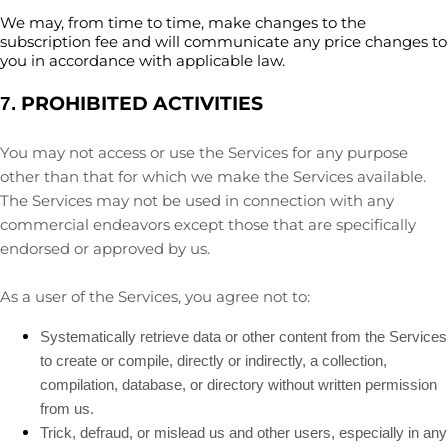
We may, from time to time, make changes to the
subscription fee and will communicate any price changes to
you in accordance with applicable law.
PROHIBITED ACTIVITIES
7.
You may not access or use the Services for any purpose
other than that for which we make the Services available.
The Services may not be used in connection with any
commercial
endeavors
except those that are specifically
endorsed or approved by us.
As a user of the Services, you agree not to:
Systematically retrieve data or other content from the Services
to create or compile, directly or indirectly, a collection,
compilation, database, or directory without written permission
from us.
Trick, defraud, or mislead us and other users, especially in any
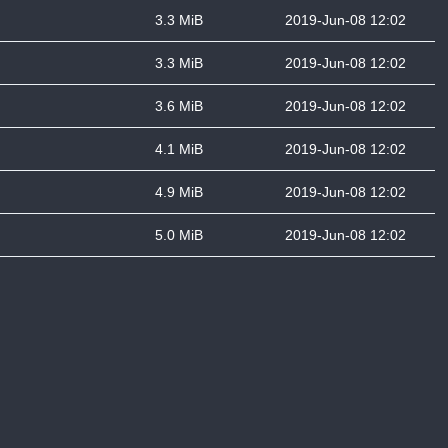
3.3 MiB
2019-Jun-08 12:02
3.3 MiB
2019-Jun-08 12:02
3.6 MiB
2019-Jun-08 12:02
4.1 MiB
2019-Jun-08 12:02
4.9 MiB
2019-Jun-08 12:02
5.0 MiB
2019-Jun-08 12:02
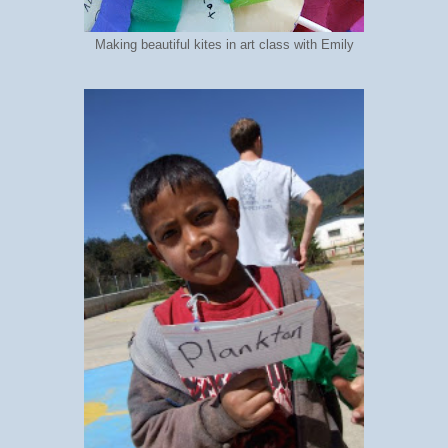
Making beautiful kites in art class with Emily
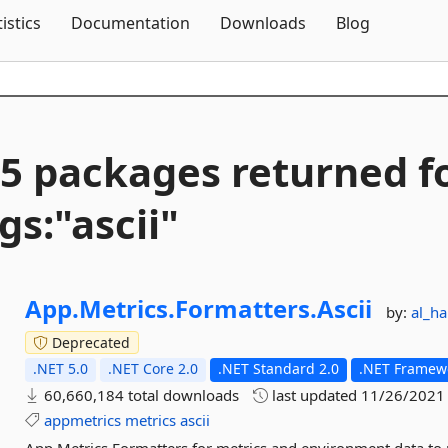
Skip To Content
tistics
Documentation
Downloads
Blog
5 packages returned f
gs:"ascii"
App.
Metrics.
Formatters.
Ascii
by:
al_h
Deprecated
.NET 5.0
.NET Core 2.0
.NET Standard 2.0
.NET Framewo
60,660,184 total downloads
last updated
11/26/2021
appmetrics
metrics
ascii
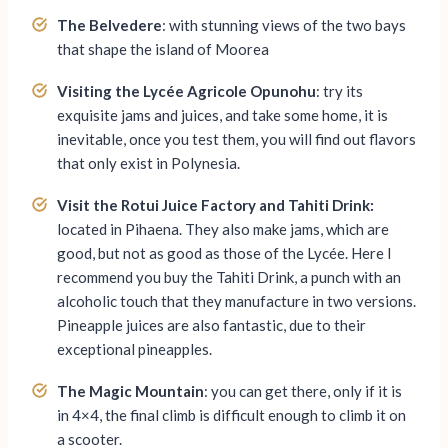
The Belvedere
: with stunning views of the two bays
that shape the island of Moorea
Visiting the
Lycée
Agricole Opunohu
: try its
exquisite jams and juices, and take some home, it is
inevitable, once you test them, you will find out flavors
that only exist in Polynesia.
Visit the Rotui Juice Factory and Tahiti Drink:
located in Pihaena. They also make jams, which are
good, but not as good as those of the Lycée. Here I
recommend you buy the Tahiti Drink, a punch with an
alcoholic touch that they manufacture in two versions.
Pineapple juices are also fantastic, due to their
exceptional pineapples.
The Magic Mountain
: you can get there, only if it is
in 4×4, the final climb is difficult enough to climb it on
a scooter.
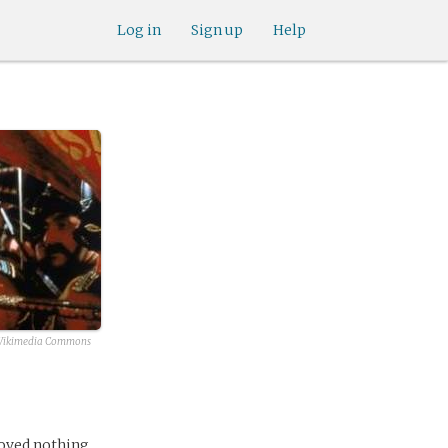
Log in
Sign up
Help
ikimedia Commons
loved nothing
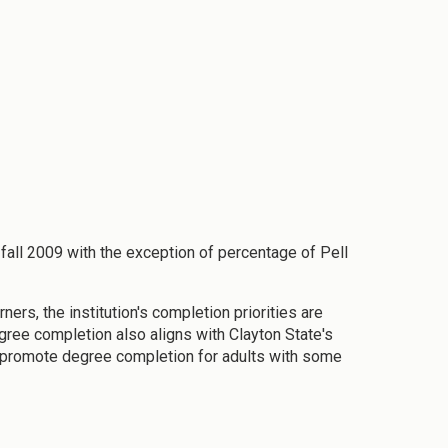
fall 2009 with the exception of percentage of Pell
ners, the institution's completion priorities are
ree completion also aligns with Clayton State's
 promote degree completion for adults with some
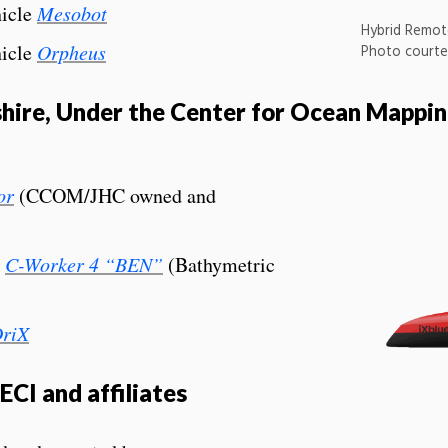
icle
Mesobot
Hybrid Remot
icle
Orpheus
Photo courte
hire, Under the Center for Ocean Mapp
or
(CCOM/JHC owned and
e
C-Worker 4 “BEN”
(Bathymetric
riX
CI and affiliates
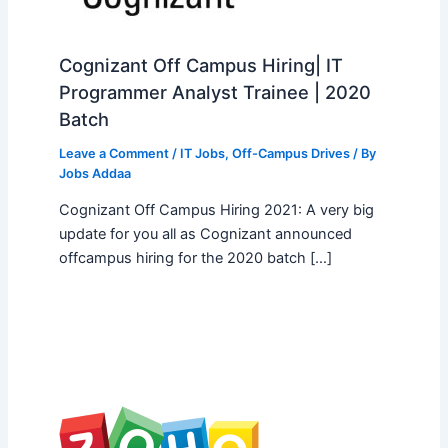
Cognizant Off Campus Hiring| IT
Programmer Analyst Trainee | 2020
Batch
Leave a Comment
/
IT Jobs
,
Off-Campus Drives
/ By
Jobs Addaa
Cognizant Off Campus Hiring 2021: A very big
update for you all as Cognizant announced
offcampus hiring for the 2020 batch […]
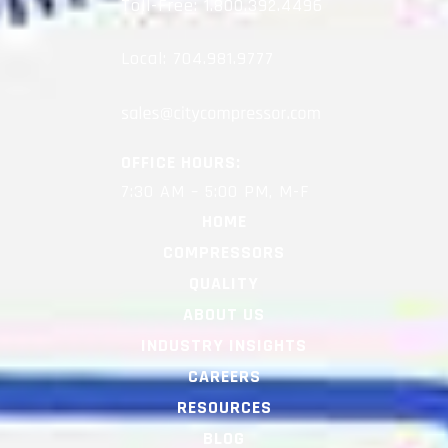
Toll-Free:
1.800.392.4496
Local:
704.981.9777
OFFICE HOURS:
7:30 AM – 5:00 PM, M-F
HOME
COMPRESSORS
QUALITY
ABOUT US
INDUSTRY INSIGHTS
CAREERS
RESOURCES
BLOG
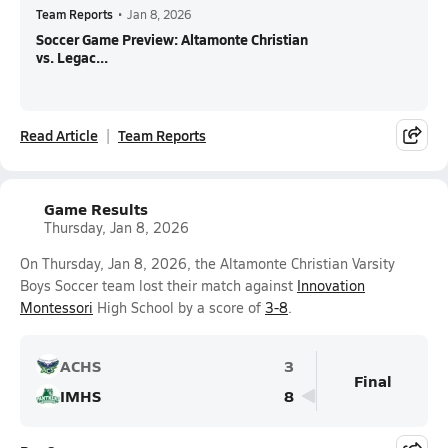
Team Reports
•
Jan 8, 2026
Soccer Game Preview: Altamonte Christian
vs. Legac...
Read Article
Team Reports
Game Results
Thursday, Jan 8, 2026
On Thursday, Jan 8, 2026, the Altamonte Christian Varsity
Boys Soccer team lost their match against
Innovation
Montessori
High School by a score of
3-8
.
ACHS
3
Final
IMHS
8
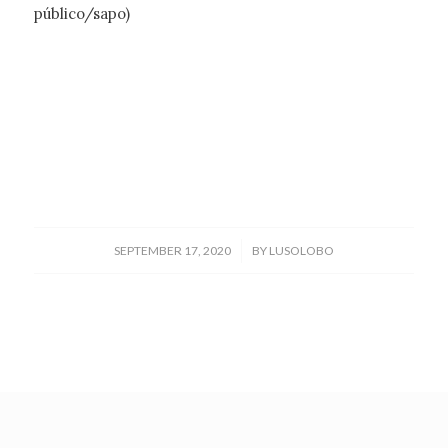
público/sapo)
/
SEPTEMBER 17, 2020
BY
LUSOLOBO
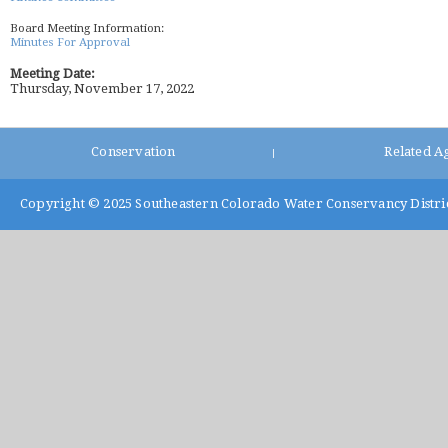
Board Meeting Information:
Minutes For Approval
Meeting Date:
Thursday, November 17, 2022
Conservation
Related A
|
Copyright © 2025
Southeastern Colorado Water Conservancy Distri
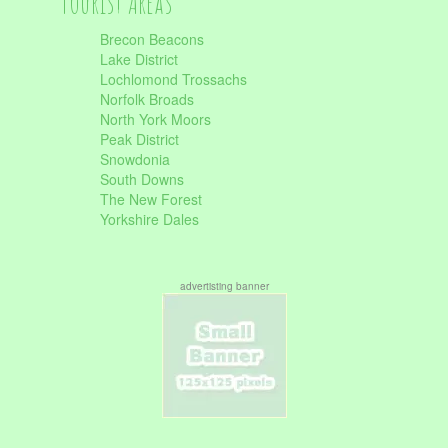
Tourist Areas
Brecon Beacons
Lake District
Lochlomond Trossachs
Norfolk Broads
North York Moors
Peak District
Snowdonia
South Downs
The New Forest
Yorkshire Dales
advertisting banner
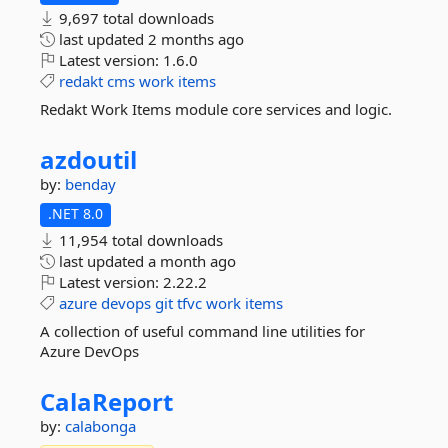
9,697 total downloads
last updated
2 months ago
Latest version:
1.6.0
redakt
cms
work
items
Redakt Work Items module core services and logic.
azdoutil
by:
benday
.NET 8.0
11,954 total downloads
last updated
a month ago
Latest version:
2.22.2
azure
devops
git
tfvc
work
items
A collection of useful command line utilities for
Azure DevOps
CalaReport
by:
calabonga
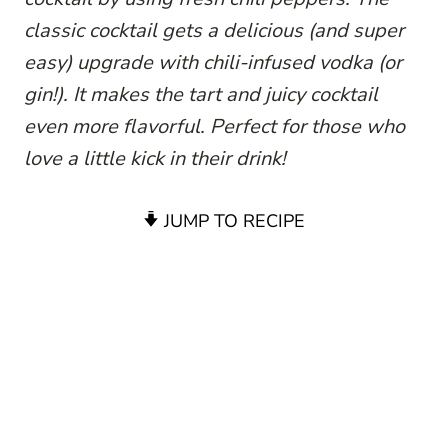
classic cocktail gets a delicious (and super
easy) upgrade with chili-infused vodka (or
gin!). It makes the tart and juicy cocktail
even more flavorful. Perfect for those who
love a little kick in their drink!
JUMP TO RECIPE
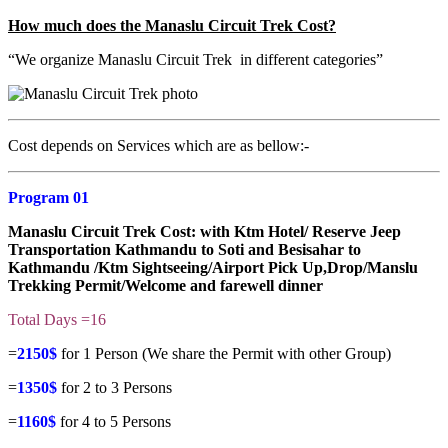
How much does the Manaslu Circuit Trek Cost?
“We organize Manaslu Circuit Trek in different categories”
Cost depends on Services which are as bellow:-
Program 01
Manaslu Circuit Trek Cost
: with Ktm Hotel/ Reserve Jeep
Transportation Kathmandu to Soti and Besisahar to
Kathmandu /Ktm Sightseeing/Airport Pick Up,Drop/Manslu
Trekking Permit/Welcome and farewell dinner
Total Days =16
=
2150$
for 1 Person (We share the Permit with other Group)
=
1350$
for 2 to 3 Persons
=
1160$
for 4 to 5 Persons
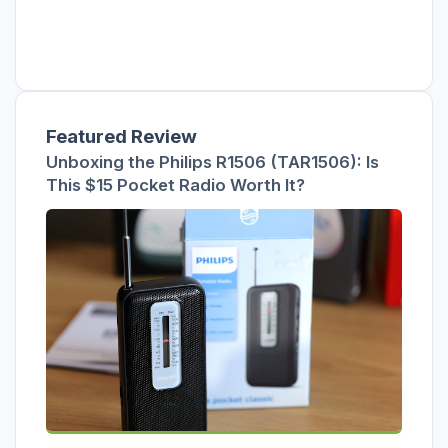
Featured Review
Unboxing the Philips R1506 (TAR1506): Is
This $15 Pocket Radio Worth It?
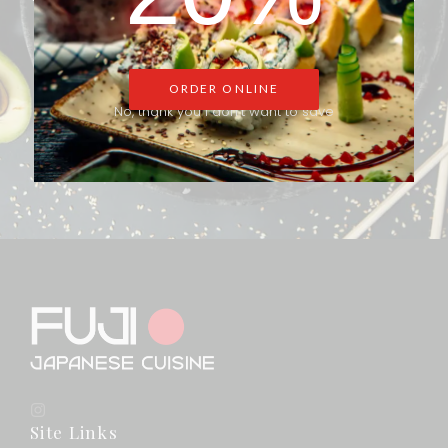
Fresh sushi, savory rolls, and delightful desserts—made just for
you. Place your order now and treat yourself to a memorable
dining experience.
ORDER ONLINE
No, thank you I don't want to save
ORDER ONLINE
Site Links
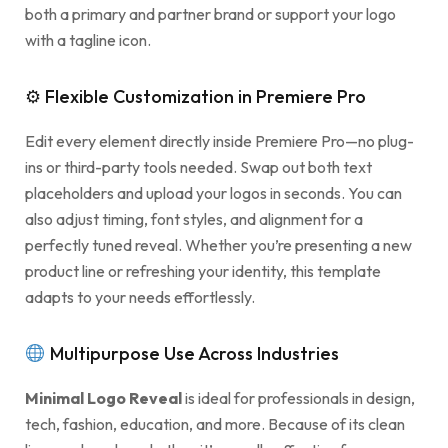
both a primary and partner brand or support your logo
with a tagline icon.
⚙ Flexible Customization in Premiere Pro
Edit every element directly inside Premiere Pro—no plug-
ins or third-party tools needed. Swap out both text
placeholders and upload your logos in seconds. You can
also adjust timing, font styles, and alignment for a
perfectly tuned reveal. Whether you’re presenting a new
product line or refreshing your identity, this template
adapts to your needs effortlessly.
Multipurpose Use Across Industries
Minimal Logo Reveal
is ideal for professionals in design,
tech, fashion, education, and more. Because of its clean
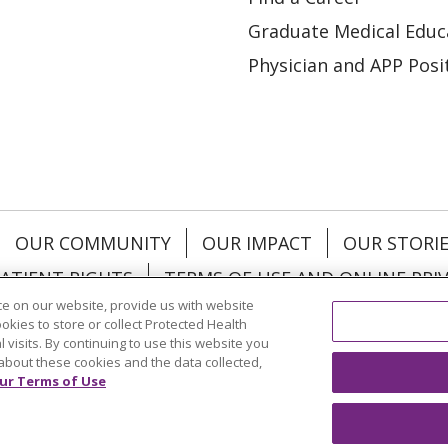
Graduate Medical Educ
Physician and APP Posi
OUR COMMUNITY
OUR IMPACT
OUR STORI
ATIENT RIGHTS
TERMS OF USE AND ONLINE PRI
e on our website, provide us with website
ookies to store or collect Protected Health
l visits. By continuing to use this website you
about these cookies and the data collected,
ol
العربية
中文
Việt
SHQIP
한국어
বাংলা
POLS
ur Terms of Use
и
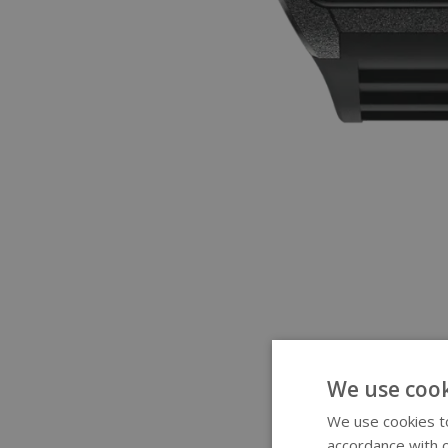
We use cook
We use cookies to
accordance with o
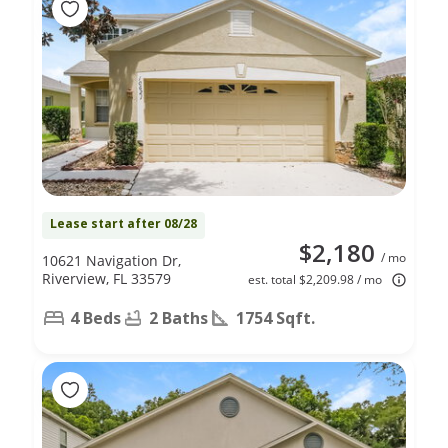
Lease start after 08/28
$2,180
/ mo
10621 Navigation Dr,
Riverview, FL 33579
est. total $2,209.98 / mo
4 Beds
2 Baths
1754 Sqft.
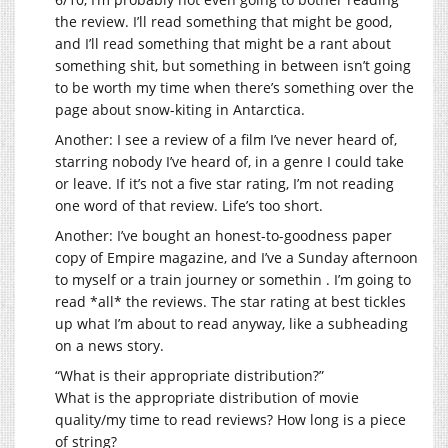
the review. I’ll read something that might be good,
and I’ll read something that might be a rant about
something shit, but something in between isn’t going
to be worth my time when there’s something over the
page about snow-kiting in Antarctica.
Another: I see a review of a film I’ve never heard of,
starring nobody I’ve heard of, in a genre I could take
or leave. If it’s not a five star rating, I’m not reading
one word of that review. Life’s too short.
Another: I’ve bought an honest-to-goodness paper
copy of Empire magazine, and I’ve a Sunday afternoon
to myself or a train journey or somethin . I’m going to
read *all* the reviews. The star rating at best tickles
up what I’m about to read anyway, like a subheading
on a news story.
“What is their appropriate distribution?”
What is the appropriate distribution of movie
quality/my time to read reviews? How long is a piece
of string?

### Request
Copy every line from the records above that contains the string "might".

### Task output
the review. I’ll read something that might be good,
and I’ll read something that might be a rant about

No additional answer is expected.